The Feast Day of St. Francis

I’m not sure there is a more beloved saint than St. Francis in all of Christendom. Even Protestants revere him. What’s not to like? He preaches to birds, for Christ’s sake. So every year, churches all over the world honor St. Francis by having a “Blessing of the Animals” service. It’s the one day a year that most churches allow you to bring your dog to church. (Maybe I’m bragging, but you can bring your dog to Church in the Cliff anytime!) It was a lovely day on Sunday. We moved outside, so the animals wouldn’t feel so cramped and so we could experience the sunlight dappled beneath the live oak trees. Sure, it’s just a median, but they’re nice trees and the weather was perfect. We were trying to at least get a glimpse of how St. Francis viewed the world. I wonder how well we succeeded.
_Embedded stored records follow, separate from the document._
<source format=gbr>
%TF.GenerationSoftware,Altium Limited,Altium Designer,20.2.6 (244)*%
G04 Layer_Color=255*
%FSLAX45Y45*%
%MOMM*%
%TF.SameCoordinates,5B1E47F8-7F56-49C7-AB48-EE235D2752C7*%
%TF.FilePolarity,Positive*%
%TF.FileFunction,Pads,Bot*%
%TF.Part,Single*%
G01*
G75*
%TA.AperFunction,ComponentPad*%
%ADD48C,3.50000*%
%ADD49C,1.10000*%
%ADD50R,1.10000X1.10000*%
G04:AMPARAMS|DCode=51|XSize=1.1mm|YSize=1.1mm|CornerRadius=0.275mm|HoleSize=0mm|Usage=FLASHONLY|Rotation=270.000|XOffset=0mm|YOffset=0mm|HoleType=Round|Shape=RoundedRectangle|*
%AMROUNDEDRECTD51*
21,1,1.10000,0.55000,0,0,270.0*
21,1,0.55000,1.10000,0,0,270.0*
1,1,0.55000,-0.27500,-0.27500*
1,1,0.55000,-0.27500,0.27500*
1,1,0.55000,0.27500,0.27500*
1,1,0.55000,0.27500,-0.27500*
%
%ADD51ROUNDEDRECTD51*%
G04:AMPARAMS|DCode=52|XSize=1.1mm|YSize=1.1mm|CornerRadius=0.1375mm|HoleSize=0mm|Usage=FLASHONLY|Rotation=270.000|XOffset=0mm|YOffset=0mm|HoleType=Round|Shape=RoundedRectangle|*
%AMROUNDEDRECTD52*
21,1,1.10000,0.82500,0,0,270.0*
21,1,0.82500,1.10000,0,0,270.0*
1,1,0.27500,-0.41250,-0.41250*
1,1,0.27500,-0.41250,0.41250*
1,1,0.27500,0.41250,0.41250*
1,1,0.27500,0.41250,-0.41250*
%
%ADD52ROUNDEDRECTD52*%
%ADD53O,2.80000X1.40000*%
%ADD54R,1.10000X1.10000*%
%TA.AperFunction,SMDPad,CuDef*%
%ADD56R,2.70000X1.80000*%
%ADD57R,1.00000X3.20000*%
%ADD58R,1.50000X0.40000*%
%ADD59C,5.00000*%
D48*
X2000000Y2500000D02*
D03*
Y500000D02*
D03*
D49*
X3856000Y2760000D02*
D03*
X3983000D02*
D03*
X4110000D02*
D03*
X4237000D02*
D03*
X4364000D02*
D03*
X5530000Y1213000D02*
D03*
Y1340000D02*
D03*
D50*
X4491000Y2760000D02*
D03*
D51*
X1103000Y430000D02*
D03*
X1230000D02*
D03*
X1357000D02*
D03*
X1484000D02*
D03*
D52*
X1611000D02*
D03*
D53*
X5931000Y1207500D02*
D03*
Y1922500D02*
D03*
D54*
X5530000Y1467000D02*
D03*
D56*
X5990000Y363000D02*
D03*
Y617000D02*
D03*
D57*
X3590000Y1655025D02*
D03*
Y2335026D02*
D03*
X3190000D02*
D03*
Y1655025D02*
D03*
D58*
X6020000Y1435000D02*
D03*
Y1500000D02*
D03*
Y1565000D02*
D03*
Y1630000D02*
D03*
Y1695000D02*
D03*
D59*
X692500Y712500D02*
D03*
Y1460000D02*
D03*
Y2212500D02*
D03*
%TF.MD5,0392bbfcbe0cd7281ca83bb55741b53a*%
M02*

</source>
St. Francis was born in the late 12th century, the son of a wealthy silk merchant. He enjoyed the fruits of prosperity, a typical young man of means. But around the age of twenty, he had some experiences that changed him. He was captured while fighting for Assisi and spent a year in prison. When he returned home, he was different – he gave his dad’s sales revenue to a beggar – but gradually returned to his lavish life with his friends. About a year later, he became gravely ill. When he recovered, he took a pilgrimage to Rome and sat with the beggars outside of St. Peter’s Basilica. This inspired him to take a vow of poverty and preach on the streets all over Italy.
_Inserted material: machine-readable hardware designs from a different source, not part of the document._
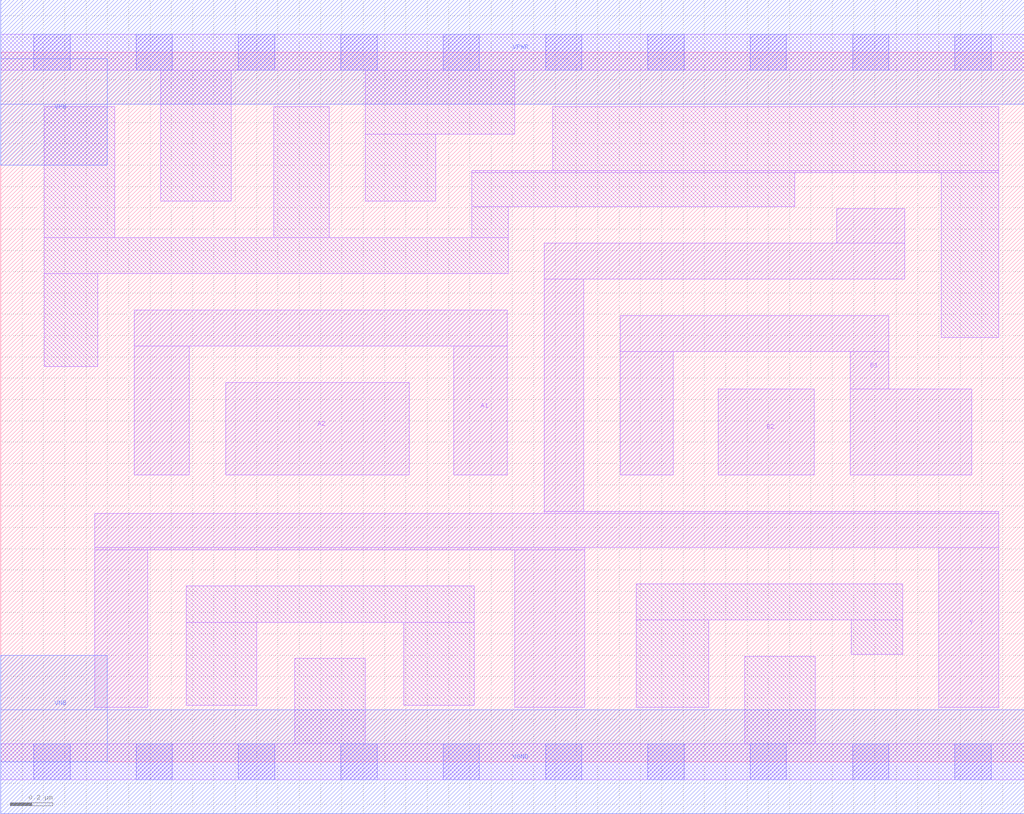
<source format=lef>
# Copyright 2020 The SkyWater PDK Authors
#
# Licensed under the Apache License, Version 2.0 (the "License");
# you may not use this file except in compliance with the License.
# You may obtain a copy of the License at
#
#     https://www.apache.org/licenses/LICENSE-2.0
#
# Unless required by applicable law or agreed to in writing, software
# distributed under the License is distributed on an "AS IS" BASIS,
# WITHOUT WARRANTIES OR CONDITIONS OF ANY KIND, either express or implied.
# See the License for the specific language governing permissions and
# limitations under the License.
#
# SPDX-License-Identifier: Apache-2.0

VERSION 5.5 ;
NAMESCASESENSITIVE ON ;
BUSBITCHARS "[]" ;
DIVIDERCHAR "/" ;
MACRO sky130_fd_sc_lp__a22oi_2
  CLASS CORE ;
  SOURCE USER ;
  ORIGIN  0.000000  0.000000 ;
  SIZE  4.800000 BY  3.330000 ;
  SYMMETRY X Y R90 ;
  SITE unit ;
  PIN A1
    ANTENNAGATEAREA  0.630000 ;
    DIRECTION INPUT ;
    USE SIGNAL ;
    PORT
      LAYER li1 ;
        RECT 0.625000 1.345000 0.885000 1.950000 ;
        RECT 0.625000 1.950000 2.375000 2.120000 ;
        RECT 2.125000 1.345000 2.375000 1.950000 ;
    END
  END A1
  PIN A2
    ANTENNAGATEAREA  0.630000 ;
    DIRECTION INPUT ;
    USE SIGNAL ;
    PORT
      LAYER li1 ;
        RECT 1.055000 1.345000 1.915000 1.780000 ;
    END
  END A2
  PIN B1
    ANTENNAGATEAREA  0.630000 ;
    DIRECTION INPUT ;
    USE SIGNAL ;
    PORT
      LAYER li1 ;
        RECT 2.905000 1.345000 3.155000 1.925000 ;
        RECT 2.905000 1.925000 4.165000 2.095000 ;
        RECT 3.985000 1.345000 4.555000 1.750000 ;
        RECT 3.985000 1.750000 4.165000 1.925000 ;
    END
  END B1
  PIN B2
    ANTENNAGATEAREA  0.630000 ;
    DIRECTION INPUT ;
    USE SIGNAL ;
    PORT
      LAYER li1 ;
        RECT 3.365000 1.345000 3.815000 1.750000 ;
    END
  END B2
  PIN Y
    ANTENNADIFFAREA  1.604400 ;
    DIRECTION OUTPUT ;
    USE SIGNAL ;
    PORT
      LAYER li1 ;
        RECT 0.440000 0.255000 0.690000 0.995000 ;
        RECT 0.440000 0.995000 2.740000 1.005000 ;
        RECT 0.440000 1.005000 4.680000 1.165000 ;
        RECT 2.410000 0.255000 2.740000 0.995000 ;
        RECT 2.550000 1.165000 4.680000 1.175000 ;
        RECT 2.550000 1.175000 2.735000 2.265000 ;
        RECT 2.550000 2.265000 4.240000 2.435000 ;
        RECT 3.920000 2.435000 4.240000 2.595000 ;
        RECT 4.400000 0.255000 4.680000 1.005000 ;
    END
  END Y
  PIN VGND
    DIRECTION INOUT ;
    USE GROUND ;
    PORT
      LAYER met1 ;
        RECT 0.000000 -0.245000 4.800000 0.245000 ;
    END
  END VGND
  PIN VNB
    DIRECTION INOUT ;
    USE GROUND ;
    PORT
      LAYER met1 ;
        RECT 0.000000 0.000000 0.500000 0.500000 ;
    END
  END VNB
  PIN VPB
    DIRECTION INOUT ;
    USE POWER ;
    PORT
      LAYER met1 ;
        RECT 0.000000 2.800000 0.500000 3.300000 ;
    END
  END VPB
  PIN VPWR
    DIRECTION INOUT ;
    USE POWER ;
    PORT
      LAYER met1 ;
        RECT 0.000000 3.085000 4.800000 3.575000 ;
    END
  END VPWR
  OBS
    LAYER li1 ;
      RECT 0.000000 -0.085000 4.800000 0.085000 ;
      RECT 0.000000  3.245000 4.800000 3.415000 ;
      RECT 0.205000  1.855000 0.455000 2.290000 ;
      RECT 0.205000  2.290000 2.380000 2.460000 ;
      RECT 0.205000  2.460000 0.535000 3.075000 ;
      RECT 0.750000  2.630000 1.080000 3.245000 ;
      RECT 0.870000  0.265000 1.200000 0.655000 ;
      RECT 0.870000  0.655000 2.220000 0.825000 ;
      RECT 1.280000  2.460000 1.540000 3.075000 ;
      RECT 1.380000  0.085000 1.710000 0.485000 ;
      RECT 1.710000  2.630000 2.040000 2.945000 ;
      RECT 1.710000  2.945000 2.410000 3.245000 ;
      RECT 1.890000  0.265000 2.220000 0.655000 ;
      RECT 2.210000  2.460000 2.380000 2.605000 ;
      RECT 2.210000  2.605000 3.725000 2.765000 ;
      RECT 2.210000  2.765000 4.680000 2.775000 ;
      RECT 2.590000  2.775000 4.680000 3.075000 ;
      RECT 2.980000  0.255000 3.320000 0.665000 ;
      RECT 2.980000  0.665000 4.230000 0.835000 ;
      RECT 3.490000  0.085000 3.820000 0.495000 ;
      RECT 3.990000  0.505000 4.230000 0.665000 ;
      RECT 4.410000  1.990000 4.680000 2.765000 ;
    LAYER mcon ;
      RECT 0.155000 -0.085000 0.325000 0.085000 ;
      RECT 0.155000  3.245000 0.325000 3.415000 ;
      RECT 0.635000 -0.085000 0.805000 0.085000 ;
      RECT 0.635000  3.245000 0.805000 3.415000 ;
      RECT 1.115000 -0.085000 1.285000 0.085000 ;
      RECT 1.115000  3.245000 1.285000 3.415000 ;
      RECT 1.595000 -0.085000 1.765000 0.085000 ;
      RECT 1.595000  3.245000 1.765000 3.415000 ;
      RECT 2.075000 -0.085000 2.245000 0.085000 ;
      RECT 2.075000  3.245000 2.245000 3.415000 ;
      RECT 2.555000 -0.085000 2.725000 0.085000 ;
      RECT 2.555000  3.245000 2.725000 3.415000 ;
      RECT 3.035000 -0.085000 3.205000 0.085000 ;
      RECT 3.035000  3.245000 3.205000 3.415000 ;
      RECT 3.515000 -0.085000 3.685000 0.085000 ;
      RECT 3.515000  3.245000 3.685000 3.415000 ;
      RECT 3.995000 -0.085000 4.165000 0.085000 ;
      RECT 3.995000  3.245000 4.165000 3.415000 ;
      RECT 4.475000 -0.085000 4.645000 0.085000 ;
      RECT 4.475000  3.245000 4.645000 3.415000 ;
  END
END sky130_fd_sc_lp__a22oi_2

</source>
St. Francis’s love of nature came out of his commitment to poverty. He was outside a lot. He depended on other people and on nature for his food. It is clear that he came to see all of creation as a partner in his life and an inspirational beauty. But I also suspect that he came to know the truth about poverty and nature, which is that nature hits the impoverished first and the hardest.

Last night, we took the train to and from the Wilco show in Irving. Since Lisa has given up driving, public transit is always her first thought. I had planned to drive, but had to admit that avoiding traffic in the rain was appealing. My concern was the return trip. We would be coming back to West End Station after midnight. It’s a motley cast of characters in the day; I could only imagine what it would be like at that hour.

The trip out was sparsely populated with people coming home from work. We walked from the station to dinner while it was still dry; the deluge busted loose while were eating. While we were wondering if it would let up before we walked from dinner to the show, every homeless person in Dallas was trying to find safe refuge from the lightning and the downpour.

On the way home, the passenger demographics shifted. There were a few others coming back from the show, but there were also homeless people. The train is not just a refuge from the rain, but a safe place to sleep. As we boarded for home, there was one person bundled up so tight in layers of clothes and trash bags that you could hardly tell if there was a person under there. As we got closer to downtown, the “people like us” got off and more homeless people got on. Perhaps the events in Las Vegas have made me a little extra paranoid, assessing everyone I see, looking for exit routes, figuring out the tactical advantages of one train seat over another. I could see the reflections of the other passengers in the safety glass in front of me – I watched.

As soon as we stepped off the train at West End, there was a barefoot man with shabby clothes and weird hair talking to no one. Francis wore shabby clothes, went barefoot, had weird hair, and talked to apparently no one – the birds, the sun, the moon, in his thinking. Some called St. Francis alter Christus – “another Christ.” I did not see this man this way. He was weird and unpredictable and frightening. I saw him as a threat, not a person or, least of all, the incarnation of God. Of course, I can justify this by saying that there is a sense of self-preservation, not to mention protection of the one I love. Still, isn’t that the point?

By spending time with the poor, St. Francis chose poverty to live in solidarity with those who were impoverished. He had no thought of self-preservation. Neither did Jesus. It is the hardest instinct to overcome, our need for safety and security. Yet, that is precisely what God asks of us. I spend some amount of time around homeless people, but I notice that it is always within the safe confines of service. I’m offering a meal. There are regulars. I know their faces. I’ve sat and talked with them. There have been incidents – occasional yelling, maybe a scuffle, a psychotic break or two – but I’ve never felt unsafe. Perhaps it’s time I did. As with Jesus and Martin Luther King, if we let go of the sanitized version of St. Francis that asks so little of us, I wonder if we would revere him still.